-- Opening Marker --
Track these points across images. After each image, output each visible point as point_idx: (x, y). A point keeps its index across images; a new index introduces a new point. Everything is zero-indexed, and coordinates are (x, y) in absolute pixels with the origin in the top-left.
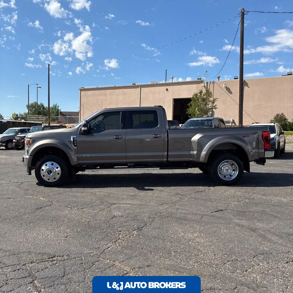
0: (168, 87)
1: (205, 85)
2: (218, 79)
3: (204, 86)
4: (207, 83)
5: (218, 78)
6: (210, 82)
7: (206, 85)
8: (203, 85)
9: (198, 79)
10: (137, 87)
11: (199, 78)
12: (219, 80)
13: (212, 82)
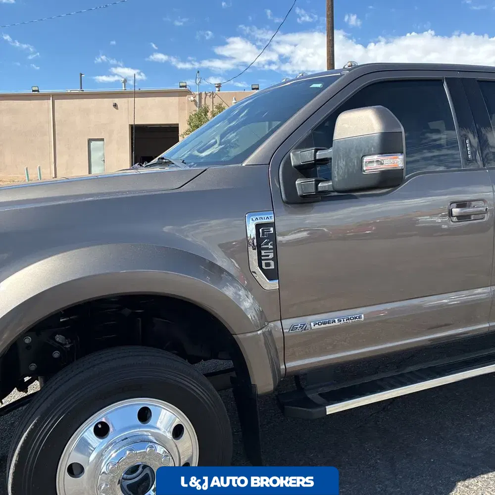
0: (116, 101)
1: (195, 99)
2: (217, 89)
3: (195, 101)
4: (200, 95)
5: (217, 87)
6: (206, 94)
7: (197, 99)
8: (192, 98)
9: (181, 87)
10: (45, 97)
11: (181, 84)
12: (219, 91)
13: (209, 94)
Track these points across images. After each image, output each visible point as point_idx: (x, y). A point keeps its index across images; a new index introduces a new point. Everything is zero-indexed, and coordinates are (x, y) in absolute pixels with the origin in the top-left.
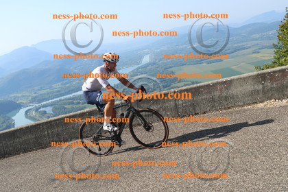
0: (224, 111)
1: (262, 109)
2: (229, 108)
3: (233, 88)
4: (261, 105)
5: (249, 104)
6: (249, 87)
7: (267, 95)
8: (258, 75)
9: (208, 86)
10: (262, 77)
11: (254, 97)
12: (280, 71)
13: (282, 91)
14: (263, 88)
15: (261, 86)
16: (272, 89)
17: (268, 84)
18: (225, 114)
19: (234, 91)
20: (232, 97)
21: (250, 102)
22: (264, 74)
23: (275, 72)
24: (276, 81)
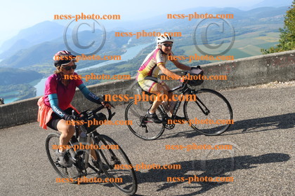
0: (230, 90)
1: (265, 89)
2: (235, 87)
3: (239, 69)
4: (265, 86)
5: (254, 85)
6: (255, 69)
7: (271, 77)
8: (264, 58)
9: (217, 66)
10: (268, 61)
11: (259, 78)
12: (284, 55)
13: (285, 74)
14: (268, 71)
15: (266, 68)
16: (276, 72)
17: (273, 67)
18: (231, 92)
19: (241, 72)
20: (239, 78)
21: (255, 82)
22: (270, 57)
23: (279, 56)
24: (280, 64)
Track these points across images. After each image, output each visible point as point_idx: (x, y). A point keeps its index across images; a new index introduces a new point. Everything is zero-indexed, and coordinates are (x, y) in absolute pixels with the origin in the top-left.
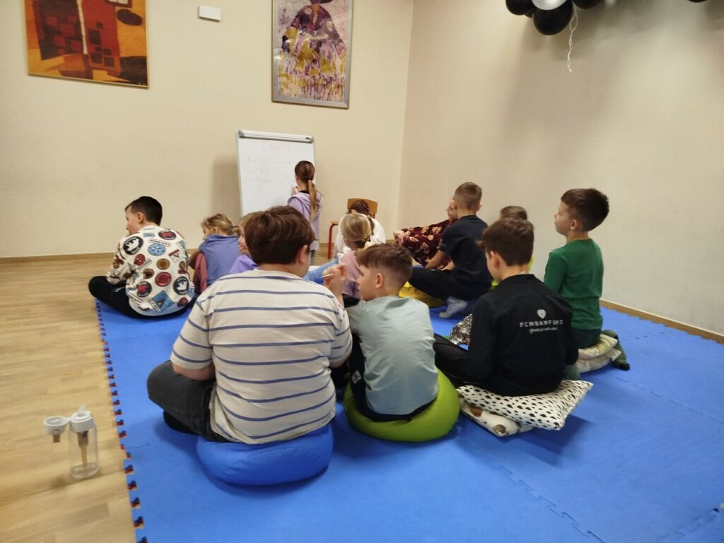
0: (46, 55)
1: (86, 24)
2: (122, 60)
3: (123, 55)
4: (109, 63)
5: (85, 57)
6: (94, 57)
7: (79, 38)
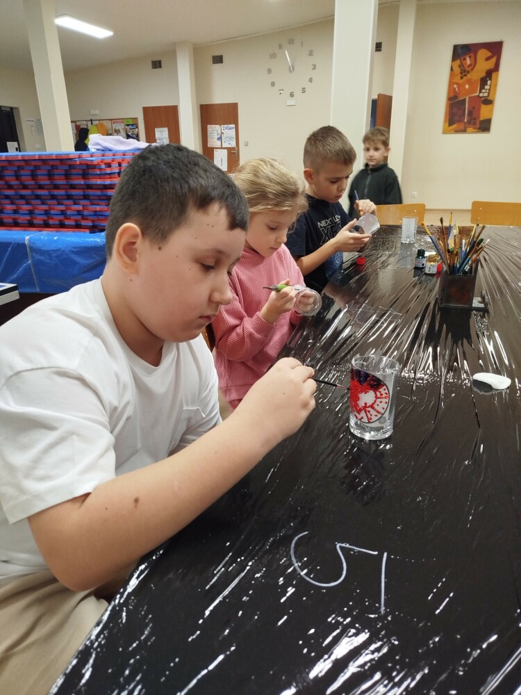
0: (450, 125)
1: (468, 109)
2: (480, 122)
3: (482, 118)
4: (475, 124)
5: (465, 123)
6: (469, 122)
7: (464, 115)
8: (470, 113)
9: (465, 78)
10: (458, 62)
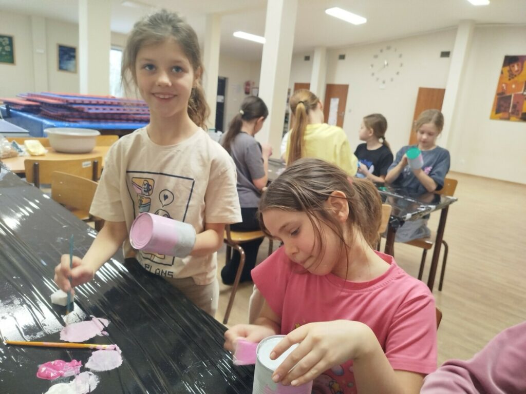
0: (497, 113)
1: (513, 102)
2: (522, 113)
3: (524, 111)
4: (518, 115)
5: (509, 114)
6: (513, 113)
7: (509, 107)
8: (515, 106)
9: (512, 80)
10: (507, 68)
-- Closing Marker --
Edit all of the data above so that "top-left" becomes "upper-left" wherever it occurs, keeping everything else unchanged. Leave the pictures out of your answer.

■ Finished task:
Track these points across images. After each image, output each visible point as point_idx: (x, y). A point keeps its index across images; a new index introduces a new point. Everything is zero-indexed, and coordinates are (x, y) in absolute pixels with the origin in the upper-left.
0: (168, 87)
1: (205, 85)
2: (218, 79)
3: (204, 86)
4: (207, 83)
5: (218, 78)
6: (210, 82)
7: (206, 85)
8: (203, 85)
9: (198, 79)
10: (137, 87)
11: (199, 78)
12: (219, 80)
13: (212, 82)
0: (116, 101)
1: (195, 99)
2: (217, 89)
3: (195, 101)
4: (200, 95)
5: (217, 87)
6: (206, 94)
7: (197, 99)
8: (192, 98)
9: (181, 87)
10: (45, 97)
11: (181, 84)
12: (219, 91)
13: (209, 94)
Track these points across images. After each image, output each visible point as point_idx: (x, y). A point keeps its index across images; a new index introduces a new point. Everything is zero-indexed, and coordinates are (x, y) in absolute pixels with the origin in the upper-left.
0: (224, 111)
1: (262, 109)
2: (229, 108)
3: (233, 88)
4: (261, 105)
5: (249, 104)
6: (249, 87)
7: (267, 95)
8: (258, 75)
9: (208, 86)
10: (262, 77)
11: (254, 97)
12: (280, 71)
13: (282, 91)
14: (263, 88)
15: (261, 86)
16: (272, 89)
17: (268, 84)
18: (225, 114)
19: (234, 91)
20: (232, 97)
21: (250, 102)
22: (264, 74)
23: (275, 72)
24: (276, 81)
0: (230, 90)
1: (265, 89)
2: (235, 87)
3: (239, 69)
4: (265, 86)
5: (254, 85)
6: (255, 69)
7: (271, 77)
8: (264, 58)
9: (217, 66)
10: (268, 61)
11: (259, 78)
12: (284, 55)
13: (285, 74)
14: (268, 71)
15: (266, 68)
16: (276, 72)
17: (273, 67)
18: (231, 92)
19: (241, 72)
20: (239, 78)
21: (255, 82)
22: (270, 57)
23: (279, 56)
24: (280, 64)
Track these points across images. After each image, output each visible point as point_idx: (x, y). A point keeps its index across images; a new index introduces a new point. Everything is zero-indexed, and coordinates are (x, y) in absolute pixels with the origin in the upper-left.
0: (46, 55)
1: (86, 24)
2: (122, 60)
3: (123, 55)
4: (109, 63)
5: (85, 57)
6: (94, 57)
7: (79, 38)
0: (450, 125)
1: (468, 109)
2: (480, 122)
3: (482, 118)
4: (475, 124)
5: (465, 123)
6: (469, 122)
7: (464, 115)
8: (470, 113)
9: (465, 78)
10: (458, 62)
0: (497, 113)
1: (513, 102)
2: (522, 113)
3: (524, 111)
4: (518, 115)
5: (509, 114)
6: (513, 113)
7: (509, 107)
8: (515, 106)
9: (512, 80)
10: (507, 68)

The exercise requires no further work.